A career civil servant named A.P. Waterfield came up with "Your Courage" as "a rallying war-cry that will bring out the best in everyone of us and put us in an offensive mood at once".
Detailed planning for the posters had started in April 1939 and the eventual designs were prepared after meetings between officials from the Ministry of Informationand HM Treasury on 26 June 1939 and between officials from the Ministry of Information and HMSO on 27 June 1939. Roughs of the poster were completed on 6 July 1939 and the final designs were agreed by the Home Secretary Samuel Hoare, 1st Viscount Templewood on 4 August 1939. Printing began on 23 August 1939, the day that Nazi Germany and the USSR signed the Molotov–Ribbentrop Pact, and the posters were ready to be placed up within 24 hours of the outbreak of war.
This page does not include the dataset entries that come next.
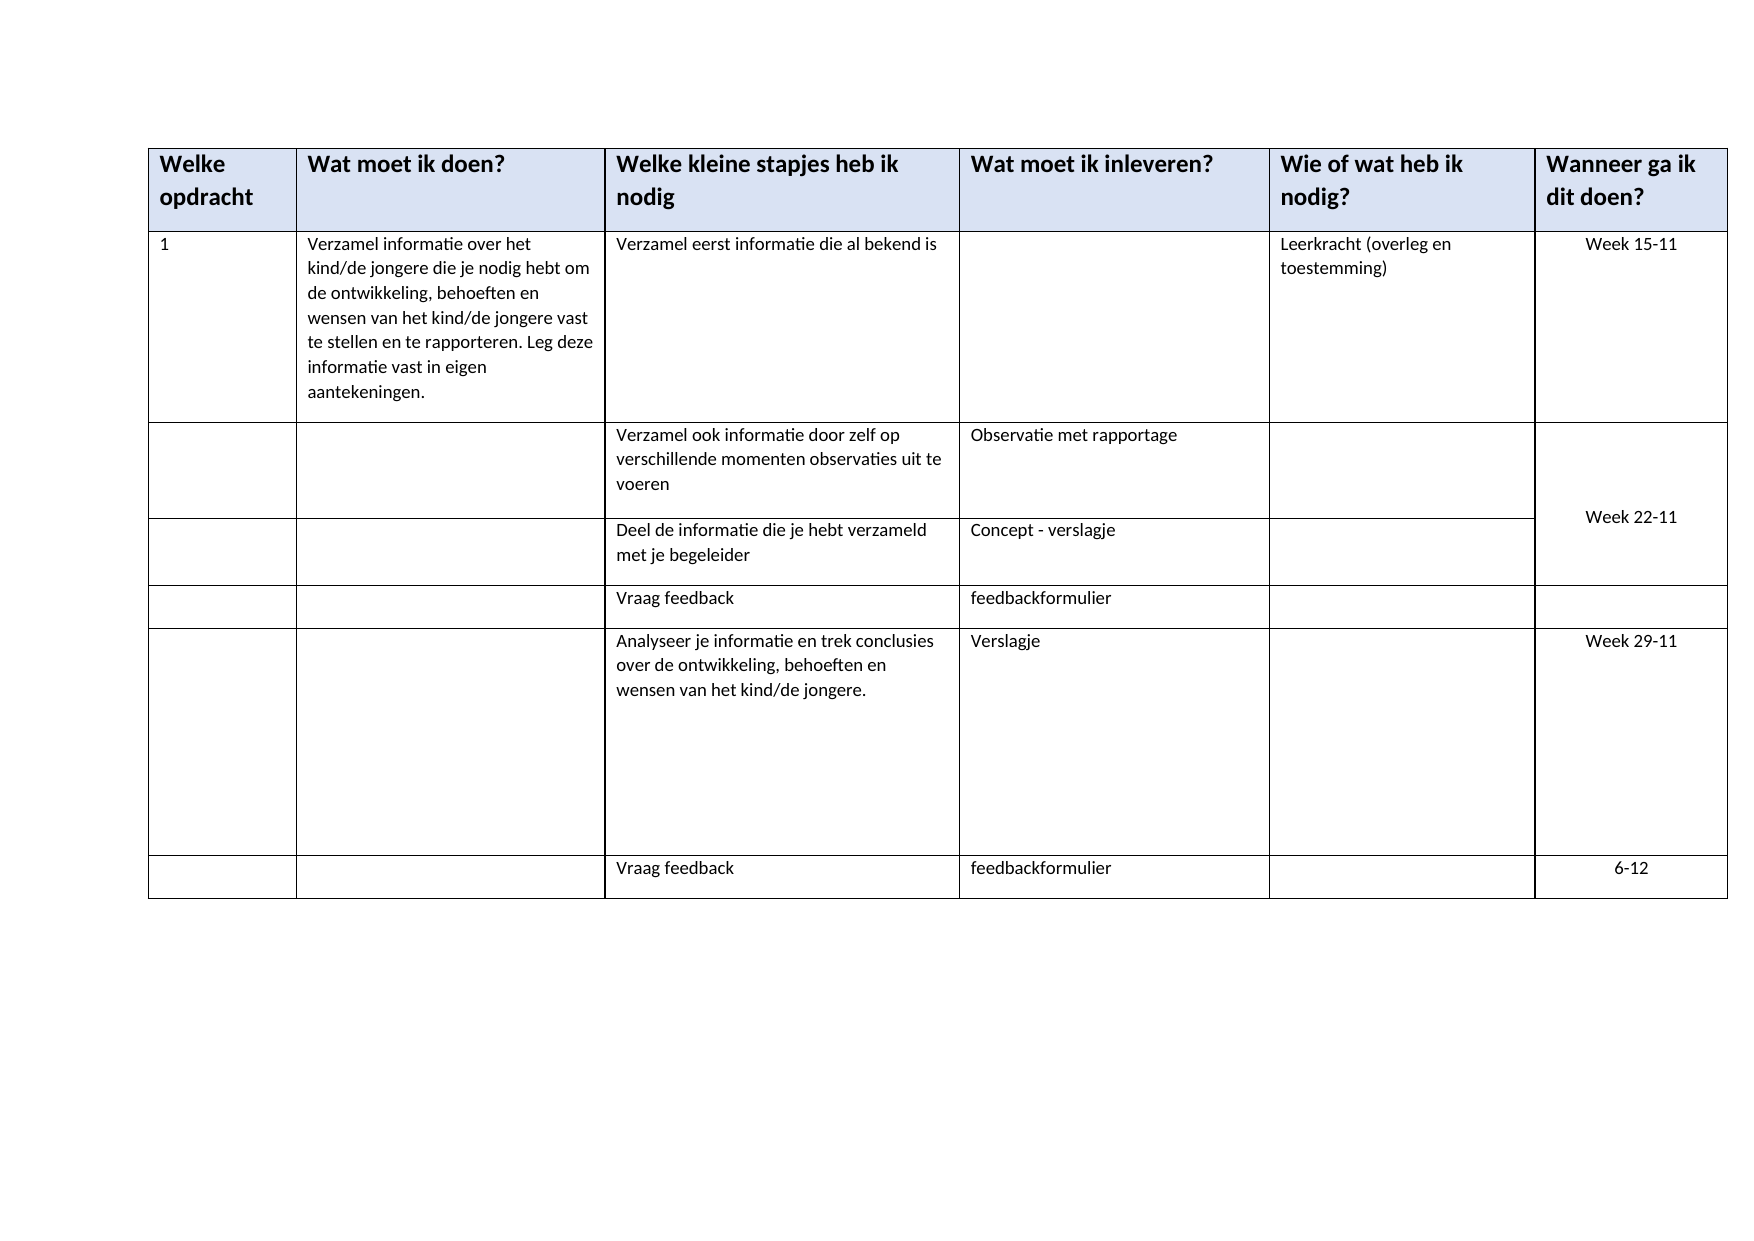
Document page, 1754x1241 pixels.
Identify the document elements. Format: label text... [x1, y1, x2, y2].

table_cell Verzamel ook informatie door zelf op verschillende momenten observaties uit te voeren [606, 423, 959, 518]
table_cell [297, 629, 604, 855]
table_cell Leerkracht (overleg en toestemming) [1270, 232, 1534, 422]
table_cell Observatie met rapportage [960, 423, 1269, 518]
table_cell [297, 519, 604, 585]
table_cell [149, 423, 296, 518]
table_header Welke opdracht [149, 149, 296, 231]
table_cell Deel de informatie die je hebt verzameld met je begeleider [606, 519, 959, 585]
table_cell Vraag feedback [606, 856, 959, 897]
table_cell feedbackformulier [960, 586, 1269, 628]
table_cell [149, 629, 296, 855]
table_cell [149, 586, 296, 628]
table_header Wat moet ik doen? [297, 149, 604, 231]
table_cell Vraag feedback [606, 586, 959, 628]
table_cell [297, 856, 604, 897]
table_cell Verslagje [960, 629, 1269, 855]
table_header Wat moet ik inleveren? [960, 149, 1269, 231]
table_cell Verzamel eerst informatie die al bekend is [606, 232, 959, 422]
table_cell [1270, 423, 1534, 518]
table_cell feedbackformulier [960, 856, 1269, 897]
table_cell [297, 423, 604, 518]
table_cell [1270, 856, 1534, 897]
table_cell [1270, 519, 1534, 585]
table_header Wie of wat heb ik nodig? [1270, 149, 1534, 231]
table_cell [149, 519, 296, 585]
table_cell [1536, 586, 1727, 628]
table_cell Analyseer je informatie en trek conclusies over de ontwikkeling, behoeften en wensen van het kind/de jongere. [606, 629, 959, 855]
table_cell [297, 586, 604, 628]
table_cell 1 [149, 232, 296, 422]
table_cell [149, 856, 296, 897]
table_cell Week 15-11 [1536, 232, 1727, 422]
table_cell Week 29-11 [1536, 629, 1727, 855]
table_cell 6-12 [1536, 856, 1727, 897]
table_cell Concept - verslagje [960, 519, 1269, 585]
table_cell Verzamel informatie over het kind/de jongere die je nodig hebt om de ontwikkeling, behoeften en wensen van het kind/de jongere vast te stellen en te rapporteren. Leg deze informatie vast in eigen aantekeningen. [297, 232, 604, 422]
table_cell [960, 232, 1269, 422]
table_cell [1270, 586, 1534, 628]
table_cell Week 22-11 [1536, 423, 1727, 585]
table_cell [1270, 629, 1534, 855]
table_header Welke kleine stapjes heb ik nodig [606, 149, 959, 231]
table_header Wanneer ga ik dit doen? [1536, 149, 1727, 231]
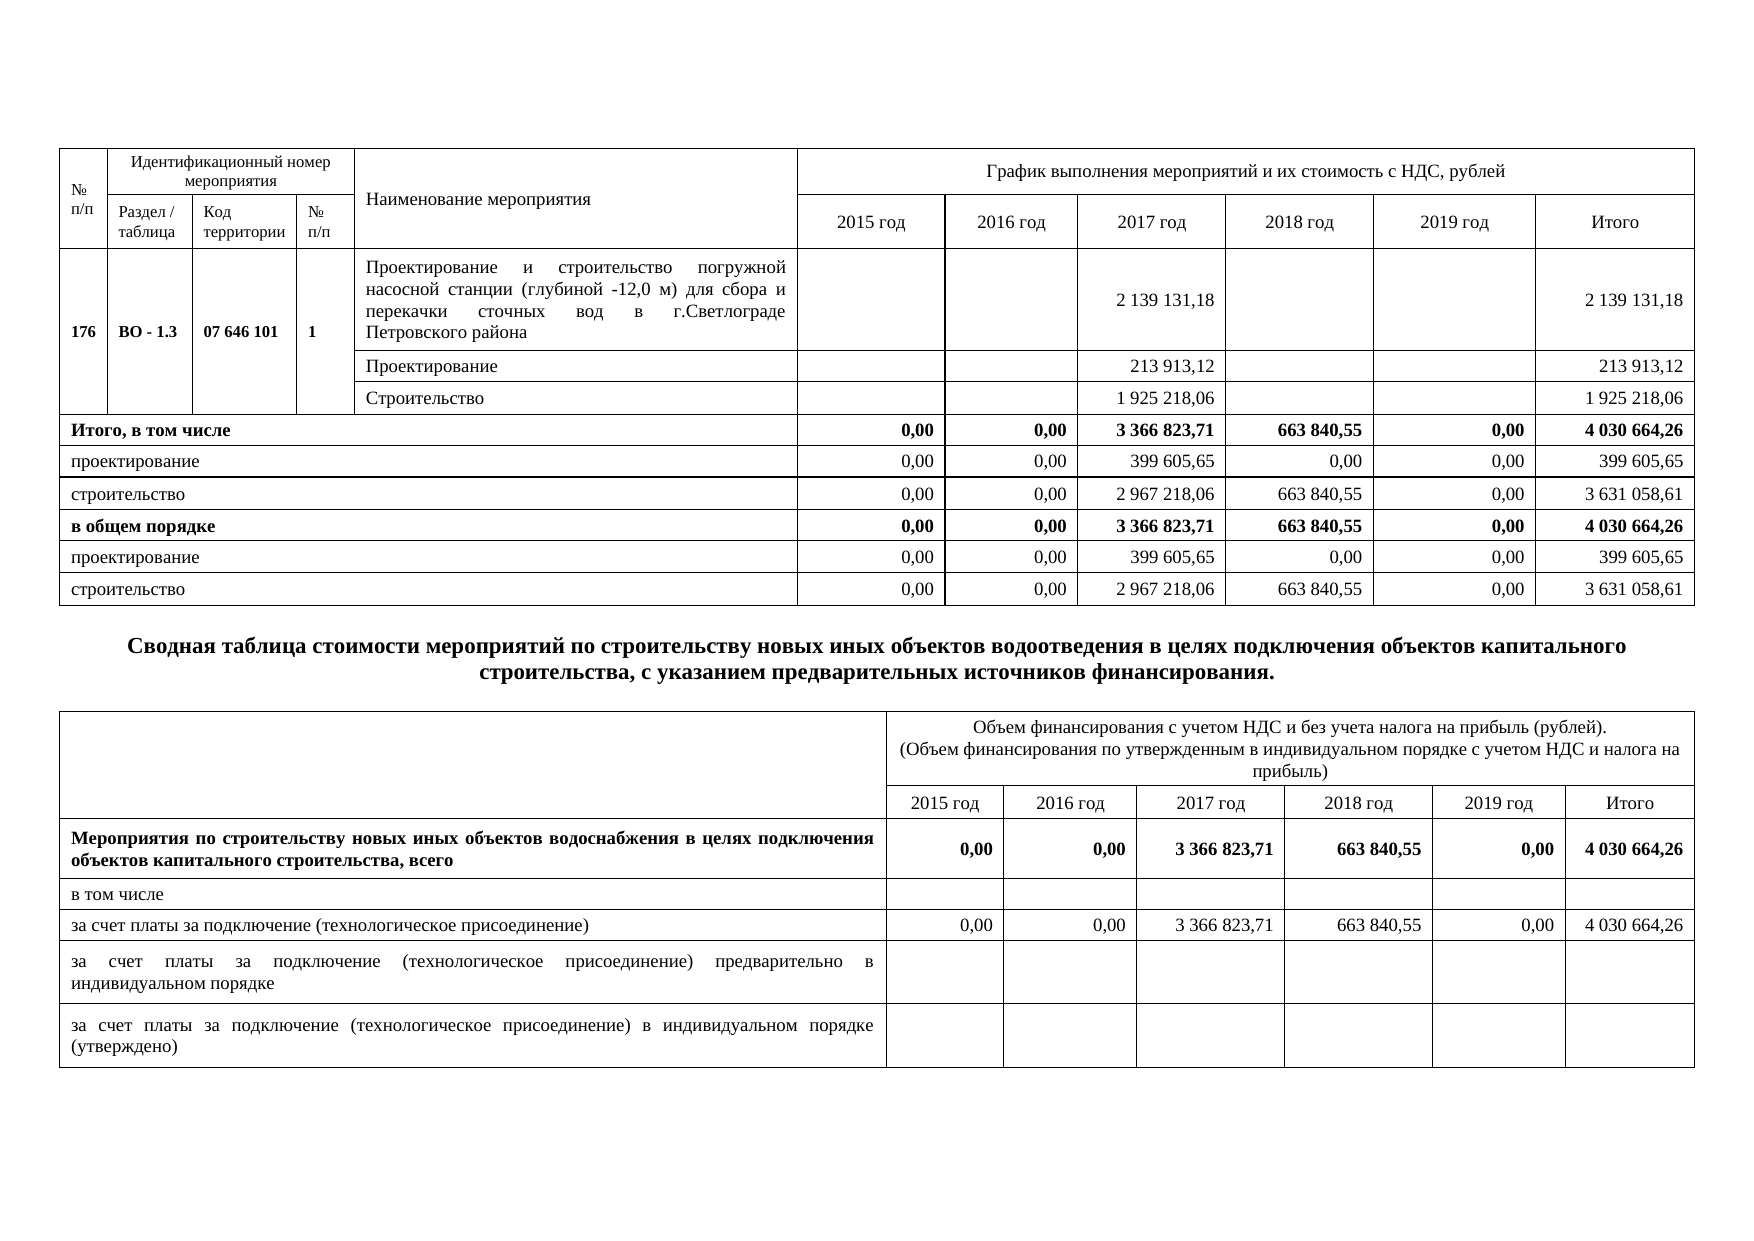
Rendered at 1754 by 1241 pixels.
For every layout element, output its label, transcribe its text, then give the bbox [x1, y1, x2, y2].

table_cell [1004, 1004, 1136, 1067]
table_cell 0,00 [1433, 819, 1565, 878]
table_cell проектирование [60, 446, 797, 476]
table_cell 0,00 [1374, 573, 1535, 604]
table_cell 0,00 [798, 415, 944, 445]
table_cell 0,00 [1374, 478, 1535, 509]
table_cell 663 840,55 [1226, 415, 1373, 445]
table_cell 0,00 [1226, 446, 1373, 476]
table_cell 399 605,65 [1536, 541, 1694, 572]
table_header [60, 712, 886, 818]
table_cell 0,00 [946, 541, 1077, 572]
table_cell 0,00 [946, 415, 1077, 445]
table_cell 663 840,55 [1226, 478, 1373, 509]
table_cell 663 840,55 [1285, 819, 1432, 878]
table_cell 213 913,12 [1078, 351, 1225, 381]
table_cell Строительство [355, 382, 797, 414]
table_cell [1226, 351, 1373, 381]
table_cell 663 840,55 [1226, 510, 1373, 540]
table_cell [1004, 941, 1136, 1003]
table_cell [1433, 1004, 1565, 1067]
table_cell [1566, 879, 1694, 909]
table_cell 0,00 [1004, 819, 1136, 878]
table_cell Код территории [193, 195, 296, 248]
table_cell [946, 351, 1077, 381]
table_cell [1137, 941, 1284, 1003]
table_cell 07 646 101 [193, 249, 296, 414]
table_cell 2019 год [1374, 195, 1535, 248]
table_cell 3 366 823,71 [1078, 510, 1225, 540]
table_cell 0,00 [798, 446, 944, 476]
table_cell 2016 год [946, 195, 1077, 248]
table_cell 0,00 [946, 510, 1077, 540]
table_cell [798, 382, 944, 414]
table_cell за счет платы за подключение (технологическое присоединение) [60, 910, 886, 940]
table_cell 3 366 823,71 [1137, 819, 1284, 878]
table_cell [1374, 382, 1535, 414]
table_cell [887, 879, 1003, 909]
table_cell 2015 год [798, 195, 944, 248]
table_cell 3 631 058,61 [1536, 573, 1694, 604]
table_cell 663 840,55 [1285, 910, 1432, 940]
table_cell 2018 год [1226, 195, 1373, 248]
table_cell 0,00 [798, 478, 944, 509]
table_cell 3 631 058,61 [1536, 478, 1694, 509]
table_cell 176 [60, 249, 107, 414]
table_cell Итого [1536, 195, 1694, 248]
table_cell 4 030 664,26 [1536, 510, 1694, 540]
table_cell 0,00 [887, 910, 1003, 940]
table_cell 3 366 823,71 [1078, 415, 1225, 445]
table_cell 399 605,65 [1078, 541, 1225, 572]
table_cell 2018 год [1285, 786, 1432, 818]
table_cell [1433, 941, 1565, 1003]
table_cell 0,00 [946, 446, 1077, 476]
table_cell 2016 год [1004, 786, 1136, 818]
table_cell [946, 249, 1077, 350]
table_cell [1226, 382, 1373, 414]
table_cell Раздел / таблица [108, 195, 192, 248]
table_header График выполнения мероприятий и их стоимость с НДС, рублей [798, 149, 1694, 194]
table_cell 2017 год [1137, 786, 1284, 818]
table_header Наименование мероприятия [355, 149, 797, 248]
table_cell 2017 год [1078, 195, 1225, 248]
table_cell 0,00 [798, 541, 944, 572]
table_cell в общем порядке [60, 510, 797, 540]
table_cell за счет платы за подключение (технологическое присоединение) предварительно в индивидуальном порядке [60, 941, 886, 1003]
table_cell [1374, 249, 1535, 350]
table_cell 4 030 664,26 [1536, 415, 1694, 445]
table_cell 2019 год [1433, 786, 1565, 818]
table_cell 0,00 [1374, 415, 1535, 445]
table_cell [1374, 351, 1535, 381]
table_cell [887, 1004, 1003, 1067]
table_cell [1137, 879, 1284, 909]
table_cell 1 [297, 249, 354, 414]
table_cell [1285, 941, 1432, 1003]
table_cell 399 605,65 [1536, 446, 1694, 476]
table_cell ВО - 1.3 [108, 249, 192, 414]
table_cell Мероприятия по строительству новых иных объектов водоснабжения в целях подключения объектов капитального строительства, всего [60, 819, 886, 878]
table_cell 2015 год [887, 786, 1003, 818]
table_cell 0,00 [1004, 910, 1136, 940]
table_cell 0,00 [1226, 541, 1373, 572]
table_cell [798, 249, 944, 350]
table_cell [1285, 1004, 1432, 1067]
table_cell 1 925 218,06 [1536, 382, 1694, 414]
text Сводная таблица стоимости мероприятий по строительству новых иных объектов водоотведения в целях подключения объектов капитального строительства, с указанием предварительных источников финансирования. [59, 632, 1695, 684]
table_cell 4 030 664,26 [1566, 910, 1694, 940]
table_cell 3 366 823,71 [1137, 910, 1284, 940]
table_cell 399 605,65 [1078, 446, 1225, 476]
table_cell 0,00 [946, 573, 1077, 604]
table_cell [798, 351, 944, 381]
table_cell № п/п [297, 195, 354, 248]
table_cell Проектирование [355, 351, 797, 381]
table_cell 0,00 [1374, 541, 1535, 572]
table_cell 2 139 131,18 [1078, 249, 1225, 350]
table_cell 0,00 [798, 573, 944, 604]
table_cell проектирование [60, 541, 797, 572]
table_header Объем финансирования с учетом НДС и без учета налога на прибыль (рублей). (Объем финансирования по утвержденным в индивидуальном порядке с учетом НДС и налога на прибыль) [887, 712, 1694, 785]
table_cell строительство [60, 573, 797, 604]
table_cell 2 967 218,06 [1078, 573, 1225, 604]
table_cell Итого [1566, 786, 1694, 818]
table_cell [1137, 1004, 1284, 1067]
table_cell [1226, 249, 1373, 350]
table_cell [946, 382, 1077, 414]
table_header № п/п [60, 149, 107, 248]
table_cell [1433, 879, 1565, 909]
table_cell за счет платы за подключение (технологическое присоединение) в индивидуальном порядке (утверждено) [60, 1004, 886, 1067]
table_cell 0,00 [798, 510, 944, 540]
table_header Идентификационный номер мероприятия [108, 149, 354, 194]
table_cell 2 139 131,18 [1536, 249, 1694, 350]
table_cell 663 840,55 [1226, 573, 1373, 604]
table_cell [1004, 879, 1136, 909]
table_cell [1566, 941, 1694, 1003]
table_cell 0,00 [1374, 510, 1535, 540]
table_cell [1285, 879, 1432, 909]
table_cell в том числе [60, 879, 886, 909]
table_cell Итого, в том числе [60, 415, 797, 445]
table_cell строительство [60, 478, 797, 509]
table_cell Проектирование и строительство погружной насосной станции (глубиной -12,0 м) для сбора и перекачки сточных вод в г.Светлограде Петровского района [355, 249, 797, 350]
table_cell [1566, 1004, 1694, 1067]
table_cell [887, 941, 1003, 1003]
table_cell 1 925 218,06 [1078, 382, 1225, 414]
table_cell 0,00 [946, 478, 1077, 509]
table_cell 0,00 [1433, 910, 1565, 940]
table_cell 213 913,12 [1536, 351, 1694, 381]
table_cell 0,00 [887, 819, 1003, 878]
table_cell 0,00 [1374, 446, 1535, 476]
table_cell 4 030 664,26 [1566, 819, 1694, 878]
table_cell 2 967 218,06 [1078, 478, 1225, 509]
Almost 2,500,000 copies of Keep Calm and Carry On were printed between 23 August 1939 and 3 September 1939 but the poster was not sanctioned for immediate public display. It was instead decided that copies of the poster should remain in ‘cold storage’ for use after serious air raids (with resources transferred to Your Courage and Freedom is in Peril). Copies of Keep Calm and Carry On were retained until April 1940 but stocks were then pulped as part of the wider Paper Salvage campaign.